Since automakers book revenue when they ship cars from factories to dealer lots, they have tended to produce more cars than the market demands, then use incentives to wheedle dealers into accepting them. But excessive incentives can eat into carmaker profits and damage vehicle brands.
The Covid-19 pandemic has broken the U.S. auto industry of its bad habits, Jackson said in an interview Monday.
Factory shutdowns because of the chip shortage and the Covid-19 pandemic have hobbled auto production over the past year, with output cut in North America by 5 million vehicles. That has led to historically low inventory in the new-car market and pushed the average price of a new vehicle above $40,000 -- an all-time high that would have been considered a luxury price tag not long ago.
The imbalance between supply and demand has given consumers sticker shock and is driving up inflation, but it’s been a boon to corporate earnings. Ford Motor Co. brightened its previously gloomy outlook, saying it expects stronger second-quarter results thanks to growing demand and a sharp rise in the prices.
“Our pricing is just strengthening every day,” Ford CEO Jim Farley said at a conference last month. “It’s pretty breathtaking actually.”

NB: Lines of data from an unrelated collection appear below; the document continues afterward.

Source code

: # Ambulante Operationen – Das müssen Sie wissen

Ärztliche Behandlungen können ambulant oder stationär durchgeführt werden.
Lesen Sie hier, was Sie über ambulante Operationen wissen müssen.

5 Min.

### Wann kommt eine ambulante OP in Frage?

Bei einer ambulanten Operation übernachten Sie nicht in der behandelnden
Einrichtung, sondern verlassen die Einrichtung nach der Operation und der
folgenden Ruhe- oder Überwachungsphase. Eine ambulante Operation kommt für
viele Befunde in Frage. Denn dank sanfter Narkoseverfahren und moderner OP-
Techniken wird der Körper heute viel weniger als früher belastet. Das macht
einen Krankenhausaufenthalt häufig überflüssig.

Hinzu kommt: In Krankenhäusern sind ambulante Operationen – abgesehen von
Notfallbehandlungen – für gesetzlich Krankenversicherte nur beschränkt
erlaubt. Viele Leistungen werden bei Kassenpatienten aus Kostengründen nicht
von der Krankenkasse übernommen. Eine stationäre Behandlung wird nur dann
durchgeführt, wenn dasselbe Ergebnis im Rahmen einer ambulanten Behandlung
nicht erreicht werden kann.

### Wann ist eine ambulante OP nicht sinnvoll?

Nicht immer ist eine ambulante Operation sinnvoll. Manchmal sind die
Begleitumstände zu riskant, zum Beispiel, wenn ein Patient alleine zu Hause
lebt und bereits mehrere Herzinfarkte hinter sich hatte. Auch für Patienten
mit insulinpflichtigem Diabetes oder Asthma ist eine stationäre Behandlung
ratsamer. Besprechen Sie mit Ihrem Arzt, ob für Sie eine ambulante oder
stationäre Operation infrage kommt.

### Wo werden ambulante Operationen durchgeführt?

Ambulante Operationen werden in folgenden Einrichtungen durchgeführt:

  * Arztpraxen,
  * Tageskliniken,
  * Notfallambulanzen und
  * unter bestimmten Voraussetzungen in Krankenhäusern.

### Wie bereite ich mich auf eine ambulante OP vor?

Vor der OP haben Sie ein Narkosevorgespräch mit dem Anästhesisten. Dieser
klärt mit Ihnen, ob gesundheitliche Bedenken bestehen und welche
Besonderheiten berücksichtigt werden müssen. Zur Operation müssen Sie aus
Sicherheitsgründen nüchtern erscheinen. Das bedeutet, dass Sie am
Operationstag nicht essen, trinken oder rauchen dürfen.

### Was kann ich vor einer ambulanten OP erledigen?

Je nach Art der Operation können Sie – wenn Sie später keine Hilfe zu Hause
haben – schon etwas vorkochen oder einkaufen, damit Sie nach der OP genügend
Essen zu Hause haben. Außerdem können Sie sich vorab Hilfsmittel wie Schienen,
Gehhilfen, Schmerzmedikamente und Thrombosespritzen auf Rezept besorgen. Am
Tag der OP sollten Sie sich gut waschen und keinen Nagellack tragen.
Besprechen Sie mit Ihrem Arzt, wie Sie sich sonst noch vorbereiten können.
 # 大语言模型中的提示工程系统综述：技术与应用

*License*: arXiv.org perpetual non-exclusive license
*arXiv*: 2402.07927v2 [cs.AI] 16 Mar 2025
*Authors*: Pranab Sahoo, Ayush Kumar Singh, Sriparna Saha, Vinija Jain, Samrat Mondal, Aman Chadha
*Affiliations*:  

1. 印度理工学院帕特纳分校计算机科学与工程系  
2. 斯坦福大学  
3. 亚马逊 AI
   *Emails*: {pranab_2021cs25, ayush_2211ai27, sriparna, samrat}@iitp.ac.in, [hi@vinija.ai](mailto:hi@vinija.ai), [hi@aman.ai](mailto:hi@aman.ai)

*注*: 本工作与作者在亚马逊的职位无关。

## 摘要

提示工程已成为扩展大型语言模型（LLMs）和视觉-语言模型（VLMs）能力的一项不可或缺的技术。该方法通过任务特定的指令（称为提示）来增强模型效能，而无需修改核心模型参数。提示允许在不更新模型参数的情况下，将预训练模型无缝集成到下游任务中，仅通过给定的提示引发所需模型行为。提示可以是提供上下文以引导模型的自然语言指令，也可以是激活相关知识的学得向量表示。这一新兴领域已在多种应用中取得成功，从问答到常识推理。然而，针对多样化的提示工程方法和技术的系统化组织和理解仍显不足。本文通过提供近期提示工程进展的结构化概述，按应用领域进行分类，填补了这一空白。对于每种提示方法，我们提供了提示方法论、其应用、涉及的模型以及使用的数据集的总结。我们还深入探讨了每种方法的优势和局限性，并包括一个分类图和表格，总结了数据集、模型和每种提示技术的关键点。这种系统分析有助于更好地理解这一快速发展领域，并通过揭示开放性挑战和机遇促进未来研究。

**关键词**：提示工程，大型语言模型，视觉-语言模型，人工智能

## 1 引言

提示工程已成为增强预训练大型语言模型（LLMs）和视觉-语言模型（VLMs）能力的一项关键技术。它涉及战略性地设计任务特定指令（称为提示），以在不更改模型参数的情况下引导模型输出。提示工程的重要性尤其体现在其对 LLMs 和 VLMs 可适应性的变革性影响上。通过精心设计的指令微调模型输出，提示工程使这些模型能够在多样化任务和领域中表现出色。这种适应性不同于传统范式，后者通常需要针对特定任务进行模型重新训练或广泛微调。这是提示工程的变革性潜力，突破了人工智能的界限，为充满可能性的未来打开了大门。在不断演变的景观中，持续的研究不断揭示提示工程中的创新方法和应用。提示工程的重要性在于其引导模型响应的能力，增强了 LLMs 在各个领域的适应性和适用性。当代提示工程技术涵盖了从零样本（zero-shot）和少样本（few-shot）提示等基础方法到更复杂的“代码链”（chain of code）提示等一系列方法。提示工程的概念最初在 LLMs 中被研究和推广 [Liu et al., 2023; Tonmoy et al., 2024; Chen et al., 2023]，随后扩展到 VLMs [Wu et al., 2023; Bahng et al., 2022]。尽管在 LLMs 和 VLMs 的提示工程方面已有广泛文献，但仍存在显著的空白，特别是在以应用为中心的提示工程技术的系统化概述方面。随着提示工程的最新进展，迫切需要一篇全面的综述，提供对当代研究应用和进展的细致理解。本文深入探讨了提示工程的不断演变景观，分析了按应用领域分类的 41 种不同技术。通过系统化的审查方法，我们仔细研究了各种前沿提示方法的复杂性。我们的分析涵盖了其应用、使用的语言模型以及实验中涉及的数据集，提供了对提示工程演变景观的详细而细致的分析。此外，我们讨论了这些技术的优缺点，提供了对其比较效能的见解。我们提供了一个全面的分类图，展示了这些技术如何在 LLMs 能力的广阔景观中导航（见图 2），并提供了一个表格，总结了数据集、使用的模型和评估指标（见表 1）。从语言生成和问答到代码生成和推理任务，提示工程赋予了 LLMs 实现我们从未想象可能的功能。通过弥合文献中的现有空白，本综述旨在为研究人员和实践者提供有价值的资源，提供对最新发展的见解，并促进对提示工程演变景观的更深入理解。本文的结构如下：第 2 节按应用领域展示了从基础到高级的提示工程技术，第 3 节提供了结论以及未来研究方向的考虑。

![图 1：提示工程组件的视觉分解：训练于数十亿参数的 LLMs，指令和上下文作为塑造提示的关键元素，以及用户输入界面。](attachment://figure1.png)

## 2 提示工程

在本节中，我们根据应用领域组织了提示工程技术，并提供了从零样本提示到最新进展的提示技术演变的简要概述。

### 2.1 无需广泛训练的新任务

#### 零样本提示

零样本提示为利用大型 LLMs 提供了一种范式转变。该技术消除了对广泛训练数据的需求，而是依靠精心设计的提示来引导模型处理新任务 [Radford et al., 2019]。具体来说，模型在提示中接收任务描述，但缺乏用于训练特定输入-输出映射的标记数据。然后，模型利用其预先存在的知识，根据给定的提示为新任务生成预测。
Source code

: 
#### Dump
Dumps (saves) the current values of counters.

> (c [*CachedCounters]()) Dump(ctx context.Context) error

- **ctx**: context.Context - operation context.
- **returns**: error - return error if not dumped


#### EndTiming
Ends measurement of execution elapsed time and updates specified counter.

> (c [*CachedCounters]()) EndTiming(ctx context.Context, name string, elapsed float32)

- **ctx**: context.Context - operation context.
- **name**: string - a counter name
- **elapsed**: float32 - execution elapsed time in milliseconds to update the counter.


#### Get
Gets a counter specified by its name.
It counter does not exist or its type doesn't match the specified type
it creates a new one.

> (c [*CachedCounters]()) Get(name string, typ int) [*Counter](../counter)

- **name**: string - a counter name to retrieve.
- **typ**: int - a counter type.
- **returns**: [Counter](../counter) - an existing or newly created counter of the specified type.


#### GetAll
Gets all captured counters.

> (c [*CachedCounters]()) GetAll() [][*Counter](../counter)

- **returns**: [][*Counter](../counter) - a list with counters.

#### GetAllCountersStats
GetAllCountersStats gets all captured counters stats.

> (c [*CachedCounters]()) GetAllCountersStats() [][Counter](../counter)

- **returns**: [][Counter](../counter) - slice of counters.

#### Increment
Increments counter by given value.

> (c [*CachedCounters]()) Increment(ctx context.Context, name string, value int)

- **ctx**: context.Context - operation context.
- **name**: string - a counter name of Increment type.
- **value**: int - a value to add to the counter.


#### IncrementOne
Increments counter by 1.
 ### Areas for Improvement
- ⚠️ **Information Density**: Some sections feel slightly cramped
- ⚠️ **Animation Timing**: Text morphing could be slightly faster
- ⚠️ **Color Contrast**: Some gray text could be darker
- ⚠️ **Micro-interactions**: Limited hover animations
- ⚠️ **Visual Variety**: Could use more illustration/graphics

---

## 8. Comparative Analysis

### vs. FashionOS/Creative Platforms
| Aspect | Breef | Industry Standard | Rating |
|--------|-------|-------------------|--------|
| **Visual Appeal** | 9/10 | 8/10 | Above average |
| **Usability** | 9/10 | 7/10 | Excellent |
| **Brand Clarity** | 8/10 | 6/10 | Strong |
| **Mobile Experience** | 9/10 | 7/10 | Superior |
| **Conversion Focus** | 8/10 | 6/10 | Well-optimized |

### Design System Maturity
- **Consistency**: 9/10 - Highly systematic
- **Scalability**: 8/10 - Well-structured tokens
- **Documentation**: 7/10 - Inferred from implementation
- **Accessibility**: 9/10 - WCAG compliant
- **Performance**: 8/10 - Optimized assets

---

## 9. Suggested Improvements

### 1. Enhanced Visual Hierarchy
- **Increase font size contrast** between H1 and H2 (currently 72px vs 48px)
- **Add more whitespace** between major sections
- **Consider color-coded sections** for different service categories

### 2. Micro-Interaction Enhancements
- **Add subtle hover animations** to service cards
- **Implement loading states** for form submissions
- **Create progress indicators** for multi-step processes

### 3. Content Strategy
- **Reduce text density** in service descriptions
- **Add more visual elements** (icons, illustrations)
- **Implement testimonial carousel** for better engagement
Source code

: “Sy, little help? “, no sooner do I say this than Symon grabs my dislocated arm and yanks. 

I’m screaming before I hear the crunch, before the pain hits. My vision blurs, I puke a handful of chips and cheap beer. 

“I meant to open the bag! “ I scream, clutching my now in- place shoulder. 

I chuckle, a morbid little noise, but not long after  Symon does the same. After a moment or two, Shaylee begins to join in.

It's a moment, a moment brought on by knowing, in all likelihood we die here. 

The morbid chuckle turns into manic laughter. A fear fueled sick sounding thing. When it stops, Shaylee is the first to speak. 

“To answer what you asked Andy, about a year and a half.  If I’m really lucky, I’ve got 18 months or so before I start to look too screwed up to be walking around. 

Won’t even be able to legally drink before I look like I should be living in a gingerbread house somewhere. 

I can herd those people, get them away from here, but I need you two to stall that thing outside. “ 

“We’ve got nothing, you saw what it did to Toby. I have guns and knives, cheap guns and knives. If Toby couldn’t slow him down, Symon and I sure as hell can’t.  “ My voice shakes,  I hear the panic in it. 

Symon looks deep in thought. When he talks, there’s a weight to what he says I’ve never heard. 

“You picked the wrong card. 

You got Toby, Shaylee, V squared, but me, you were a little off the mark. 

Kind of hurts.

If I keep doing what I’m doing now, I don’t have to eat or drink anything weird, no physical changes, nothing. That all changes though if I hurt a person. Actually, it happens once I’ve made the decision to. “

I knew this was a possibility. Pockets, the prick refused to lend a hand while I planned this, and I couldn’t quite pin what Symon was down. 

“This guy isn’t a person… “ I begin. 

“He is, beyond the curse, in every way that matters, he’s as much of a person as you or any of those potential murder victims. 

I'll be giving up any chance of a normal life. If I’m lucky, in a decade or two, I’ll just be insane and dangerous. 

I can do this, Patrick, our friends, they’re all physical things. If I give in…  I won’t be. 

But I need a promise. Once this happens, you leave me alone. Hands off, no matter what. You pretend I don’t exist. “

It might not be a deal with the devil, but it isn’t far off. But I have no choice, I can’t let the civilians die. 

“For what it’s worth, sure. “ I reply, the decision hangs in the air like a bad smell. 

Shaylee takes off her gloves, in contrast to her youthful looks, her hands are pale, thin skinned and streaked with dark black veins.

General Motors Co. said in May that it would hit “the higher end” of its 2021 earnings target, despite a chip shortage that is leaving many dealer lots bare.
Vehicle production should fully recover next year, Jackson said, but even with factories humming at full capacity, it will take longer for automakers to catch up with demand. The pandemic has created a stronger preference for personal transportation, a lasting shift in consumer taste, he said.
Dealers also are benefiting from sky-high prices. AutoNation on Monday reported a fifth-straight record quarter, beating analysts’ estimates with $6.98 billion in revenue, up 54% from a year earlier. Its profit of $4.83 a share blew past the average analyst estimate of $2.81.
AutoNation rose less than 1% to $103.31 at 10:19 a.m. in New York, defying a rout in the broader market sparked by the spread of the coronavirus’s delta variant. The stock had surged 47% this year through July 16.
The pandemic still carries plenty of downside for automakers. The lack of chips is leaving factories idle and delaying the launch of key vehicles.
Startup Rivian Automotive Inc. said last week that it would delay the arrival of its debut electric pickup until September, citing supply-chain bottlenecks. Meanwhile, Ford and Stellantis NV are battling chip shortages as they launch the high-profile Ford Bronco and Jeep Wagoneer models, respectively.